Wieder zurück im Visitor Center gingen viele der Mitreisenden das Portfolio von Bruichladdich durch, um geeignete Beute für zu Hause zu finden. Dabei halfen natürlich die kostenlosen Drams, die an der Bar ausgeschenkt wurden. Ein netter Service von Bruichladdich: man konnte sich die gekauften Flaschen nach Hause schicken lassen. Wäre der Octomore aus dem Tasting dabei gewesen, hätte ich sicher auch zugeschlagen. Kai hatte es eher der Port Charlotte CC:01 (8yo, 2007-2016, Cognac, 57,8%) angetan, der für den Travel Retail abgefüllt wurde. Aber den kaufte er sich erst ein paar Tage später im Flughafen auf dem Heimweg.
Wir schauten uns zum Abschluss noch etwas auf dem Gelände der Brennerei um, bevor wir uns zum Pier von Bruichladdich aufmachten, wo die „Flying Dutchman“ ankerte. Der Regen hatte wieder aufgehört und wir wurden vom Skipper mit dem Schlauchboot zum Schiff gebracht. Ein wenig mulmig war mir hier schon, waren wir am Ende des Tages doch nicht mehr ganz nüchtern.
Dieser Abend wurde einer der ruhigeren. Für Kai eventuell etwas zu ruhig, er ruhte nach dem Abendessen auf einer der bequemen Bänke im Salon sehr in sich selber. Früh verabschiedete er sich dann, um in unserer Kabine noch ein wenig Musik zu hören. Als ich etwas später runterkam, hatte ich ein wenig Angst um die Masten der „Flying Dutchman“, an denen sehr heftig gesägt wurde.
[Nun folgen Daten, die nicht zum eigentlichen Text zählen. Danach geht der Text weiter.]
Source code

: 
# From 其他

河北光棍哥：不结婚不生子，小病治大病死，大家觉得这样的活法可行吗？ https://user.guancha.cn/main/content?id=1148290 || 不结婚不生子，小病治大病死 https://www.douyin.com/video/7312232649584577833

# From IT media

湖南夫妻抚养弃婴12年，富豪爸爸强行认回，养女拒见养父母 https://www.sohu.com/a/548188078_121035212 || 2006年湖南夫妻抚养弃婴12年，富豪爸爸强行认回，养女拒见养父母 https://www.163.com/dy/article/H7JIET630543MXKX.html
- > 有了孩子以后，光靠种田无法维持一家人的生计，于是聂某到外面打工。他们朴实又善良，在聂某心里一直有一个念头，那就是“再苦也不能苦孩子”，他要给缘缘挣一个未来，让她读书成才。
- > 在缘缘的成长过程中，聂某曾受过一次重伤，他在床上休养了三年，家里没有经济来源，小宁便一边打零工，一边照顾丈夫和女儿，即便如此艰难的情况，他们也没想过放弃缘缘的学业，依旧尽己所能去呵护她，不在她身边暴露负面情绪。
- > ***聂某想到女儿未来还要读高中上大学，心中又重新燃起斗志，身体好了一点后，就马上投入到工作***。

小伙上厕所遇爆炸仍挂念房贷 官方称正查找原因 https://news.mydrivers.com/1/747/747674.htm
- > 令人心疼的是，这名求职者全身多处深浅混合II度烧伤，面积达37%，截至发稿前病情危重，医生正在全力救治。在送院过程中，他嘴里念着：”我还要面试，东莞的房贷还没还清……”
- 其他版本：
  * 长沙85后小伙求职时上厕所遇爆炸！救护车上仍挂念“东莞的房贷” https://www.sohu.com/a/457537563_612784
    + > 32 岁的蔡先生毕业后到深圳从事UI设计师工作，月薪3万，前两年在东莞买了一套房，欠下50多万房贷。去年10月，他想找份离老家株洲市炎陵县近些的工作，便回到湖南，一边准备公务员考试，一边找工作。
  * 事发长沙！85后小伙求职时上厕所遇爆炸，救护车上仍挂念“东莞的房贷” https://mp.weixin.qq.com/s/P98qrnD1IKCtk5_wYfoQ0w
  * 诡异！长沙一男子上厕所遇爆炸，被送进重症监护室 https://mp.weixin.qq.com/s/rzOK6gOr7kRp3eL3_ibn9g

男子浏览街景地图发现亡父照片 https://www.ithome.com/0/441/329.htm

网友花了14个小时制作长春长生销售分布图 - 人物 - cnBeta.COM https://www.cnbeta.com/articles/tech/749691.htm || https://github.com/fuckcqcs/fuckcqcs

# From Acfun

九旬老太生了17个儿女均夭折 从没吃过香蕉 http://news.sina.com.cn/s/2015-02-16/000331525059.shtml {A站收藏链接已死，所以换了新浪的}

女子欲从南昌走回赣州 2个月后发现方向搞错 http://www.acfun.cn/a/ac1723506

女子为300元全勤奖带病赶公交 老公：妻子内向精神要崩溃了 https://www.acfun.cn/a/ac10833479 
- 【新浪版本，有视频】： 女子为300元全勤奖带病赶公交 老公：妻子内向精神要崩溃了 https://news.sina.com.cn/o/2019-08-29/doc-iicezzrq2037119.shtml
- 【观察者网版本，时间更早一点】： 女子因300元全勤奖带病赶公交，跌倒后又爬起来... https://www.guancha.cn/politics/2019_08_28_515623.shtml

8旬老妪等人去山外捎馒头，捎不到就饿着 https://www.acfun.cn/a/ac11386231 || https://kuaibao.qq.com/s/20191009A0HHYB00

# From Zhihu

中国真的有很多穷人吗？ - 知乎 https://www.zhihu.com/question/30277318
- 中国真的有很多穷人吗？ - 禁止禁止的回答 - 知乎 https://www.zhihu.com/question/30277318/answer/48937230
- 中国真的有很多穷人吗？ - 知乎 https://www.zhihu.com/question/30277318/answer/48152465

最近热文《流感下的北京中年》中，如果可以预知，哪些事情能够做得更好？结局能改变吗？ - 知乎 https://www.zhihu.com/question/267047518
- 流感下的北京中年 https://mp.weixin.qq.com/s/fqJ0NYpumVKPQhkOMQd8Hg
Nun ja, richtig frisch war ich offensichtlich auch nicht mehr. Nachdem Kai wieder wach wurde und nach dem Zähneputzen als last-man-standing das Licht ausmachte, verging wohl nur eine knappe Sekunde bis ich lautstark schnarchte – und Kai nicht mehr einschlafen konnte. Sorry, das war keine Absicht, mein Freund!